Malaysia said Tuesday that Southeast Asian states need to step up its counter terrorism measures in preparation for a wave of returning foreign ISIS fighters after the group is ousted from Mosul, its last stronghold in Iraq, reports the South China Morning Post.

Malaysia’s Defense Minister Hishammuddin Hussein said Monday that he was told to “keep an eye on the development in Iraq and Syria because we are worried that ISIS fighters might come here and it won’t be a small number.” Malaysia experienced its first ISIS-linked attack in June, when a pro-ISIS fighter tossed a live grenade into a bar, injuring eight people.

The Soufan Group estimates that there may be as many as 700 Indonesians and 100 Malaysians fighting alongside ISIS. There may also be a decent-sized Filipino force in the region as well.

If the Middle Eastern caliphate falls, the jihadis are likely to seek out new sanctuaries elsewhere. Countries like Malaysia, Indonesia, and the Philippines are ideal choices. These countries are already home to pro-ISIS groups and fighters.
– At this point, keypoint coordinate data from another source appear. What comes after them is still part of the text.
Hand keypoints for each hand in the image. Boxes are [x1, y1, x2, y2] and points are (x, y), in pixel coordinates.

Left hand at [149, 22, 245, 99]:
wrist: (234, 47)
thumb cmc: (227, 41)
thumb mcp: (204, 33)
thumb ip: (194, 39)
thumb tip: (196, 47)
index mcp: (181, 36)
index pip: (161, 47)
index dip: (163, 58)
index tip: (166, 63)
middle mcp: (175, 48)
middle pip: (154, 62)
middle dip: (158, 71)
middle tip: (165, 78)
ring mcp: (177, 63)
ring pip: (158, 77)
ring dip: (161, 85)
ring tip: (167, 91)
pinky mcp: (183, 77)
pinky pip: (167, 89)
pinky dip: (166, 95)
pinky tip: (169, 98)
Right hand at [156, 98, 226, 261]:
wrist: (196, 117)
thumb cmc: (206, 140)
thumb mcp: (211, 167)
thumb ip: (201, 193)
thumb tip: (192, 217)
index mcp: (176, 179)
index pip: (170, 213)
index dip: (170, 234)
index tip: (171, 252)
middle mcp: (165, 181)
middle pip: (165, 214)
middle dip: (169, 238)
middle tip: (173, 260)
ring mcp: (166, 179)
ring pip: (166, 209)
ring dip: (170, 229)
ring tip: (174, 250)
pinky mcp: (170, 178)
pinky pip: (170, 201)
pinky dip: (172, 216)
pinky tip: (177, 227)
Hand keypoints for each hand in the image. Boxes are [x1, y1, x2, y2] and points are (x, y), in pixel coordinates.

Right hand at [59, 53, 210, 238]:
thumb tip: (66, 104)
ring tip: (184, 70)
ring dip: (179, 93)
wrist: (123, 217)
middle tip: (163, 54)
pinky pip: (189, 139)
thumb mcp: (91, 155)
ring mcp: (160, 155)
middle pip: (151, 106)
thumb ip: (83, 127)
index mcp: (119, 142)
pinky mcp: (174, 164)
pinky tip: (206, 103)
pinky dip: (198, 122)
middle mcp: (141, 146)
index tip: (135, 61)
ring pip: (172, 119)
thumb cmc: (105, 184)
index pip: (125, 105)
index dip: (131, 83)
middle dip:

ISIS reportedly has a Southeast Asian affiliate called the Katibah Nusantara. It is said to be lead by Muhammad Buhrun Naim, the man who masterminded the first ISIS-linked attack in Southeast Asia, an assault on a commercial district in Jakarta.

There is a growing fear that returning ISIS fighters will carry out attacks, as well as radicalize a new generation of jihadis.
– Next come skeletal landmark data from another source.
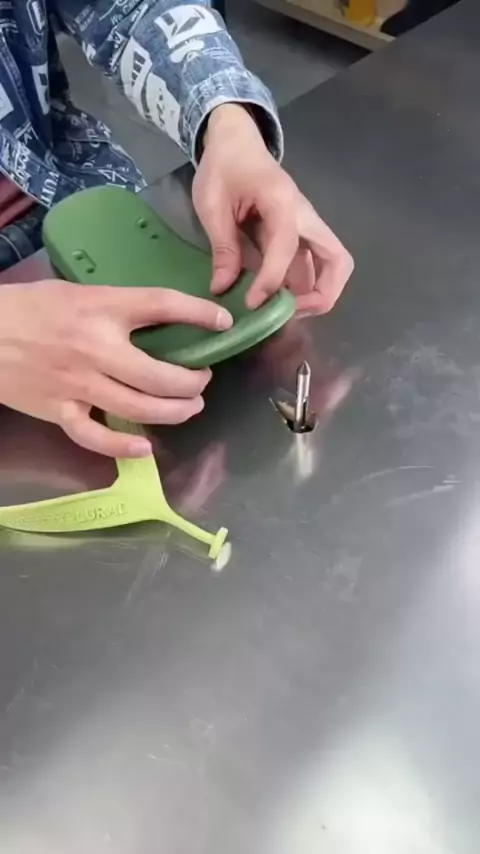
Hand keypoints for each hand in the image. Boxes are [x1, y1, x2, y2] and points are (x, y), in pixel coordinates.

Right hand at [0, 281, 231, 457]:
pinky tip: (146, 447)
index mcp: (100, 307)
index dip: (199, 314)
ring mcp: (78, 384)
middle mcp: (95, 348)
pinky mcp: (59, 411)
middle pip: (160, 374)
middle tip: (201, 379)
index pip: (162, 305)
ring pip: (139, 409)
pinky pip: (96, 437)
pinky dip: (124, 447)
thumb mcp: (76, 292)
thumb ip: (116, 307)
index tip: (222, 322)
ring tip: (190, 407)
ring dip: (175, 412)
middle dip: (192, 381)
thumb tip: (160, 321)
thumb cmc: (29, 307)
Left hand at [192, 104, 353, 312]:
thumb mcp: (212, 204)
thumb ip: (222, 246)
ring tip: (280, 313)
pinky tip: (275, 299)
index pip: (287, 249)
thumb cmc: (223, 167)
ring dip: (313, 295)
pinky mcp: (299, 235)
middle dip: (321, 295)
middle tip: (288, 314)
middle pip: (337, 261)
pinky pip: (312, 266)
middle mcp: (305, 217)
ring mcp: (306, 227)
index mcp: (283, 202)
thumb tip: (222, 288)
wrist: (235, 143)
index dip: (271, 281)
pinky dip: (301, 287)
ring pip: (330, 267)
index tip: (251, 304)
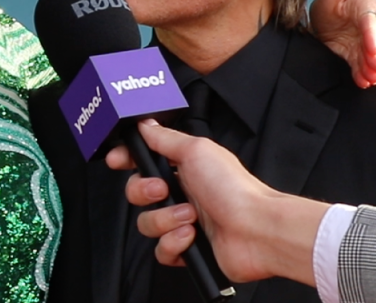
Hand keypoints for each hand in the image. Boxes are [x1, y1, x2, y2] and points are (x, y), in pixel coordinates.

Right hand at [105, 121, 324, 284]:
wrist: (257, 230)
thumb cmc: (235, 189)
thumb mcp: (197, 150)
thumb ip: (165, 138)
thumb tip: (146, 124)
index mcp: (183, 168)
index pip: (143, 161)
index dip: (127, 160)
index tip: (118, 160)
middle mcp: (182, 194)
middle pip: (137, 193)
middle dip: (144, 192)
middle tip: (163, 189)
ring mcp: (183, 222)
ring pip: (146, 223)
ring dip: (164, 220)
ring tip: (189, 217)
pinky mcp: (186, 249)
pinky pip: (160, 250)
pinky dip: (173, 243)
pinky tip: (190, 236)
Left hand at [310, 0, 375, 87]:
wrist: (316, 25)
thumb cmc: (328, 3)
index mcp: (365, 8)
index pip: (371, 21)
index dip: (372, 33)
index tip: (371, 46)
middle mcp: (369, 28)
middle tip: (374, 64)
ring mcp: (364, 45)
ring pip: (373, 56)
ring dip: (373, 66)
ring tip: (370, 76)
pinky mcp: (357, 59)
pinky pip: (364, 67)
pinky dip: (364, 75)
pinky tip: (364, 81)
Singapore’s Deputy Prime Minister Teo Chee Hean said last year that the foreign fighter issue will be a “threat for decades.”

“I think this is going to be an imminent threat,” University of Indonesia counterterrorism expert Ridlwan Habib told the SCMP. “When the fighters return to countries like Indonesia, Malaysia and the Philippines, they will build a kind of alumni network, like the fighters from Afghanistan nearly two decades ago,” he added.

“The emergence of the phenomenon of ISIS in Southeast Asia and the traction it appears to have garnered is illustrative of how resilient but also evolutionary the threat of terrorism has become. Because of this, regional governments must remain vigilant to ISIS-related developments,” explained Joseph Chinyong Liow, the Lee Kuan Yew Chair in Southeast Asia Studies at the Brookings Institution, in a testimony before the House Subcommittee on Terrorism and Intelligence on the Islamic State’s reach in Southeast Asia in April.

The fall of Mosul and the potential for foreign fighters to disperse to distant lands is likely to have “major security implications for Southeast Asia, South Asia, and Northeast Asia,” argued Singapore-based international terrorism expert Rohan Gunaratna. How state leaders and counterterrorism units respond may define security in the region for years to come.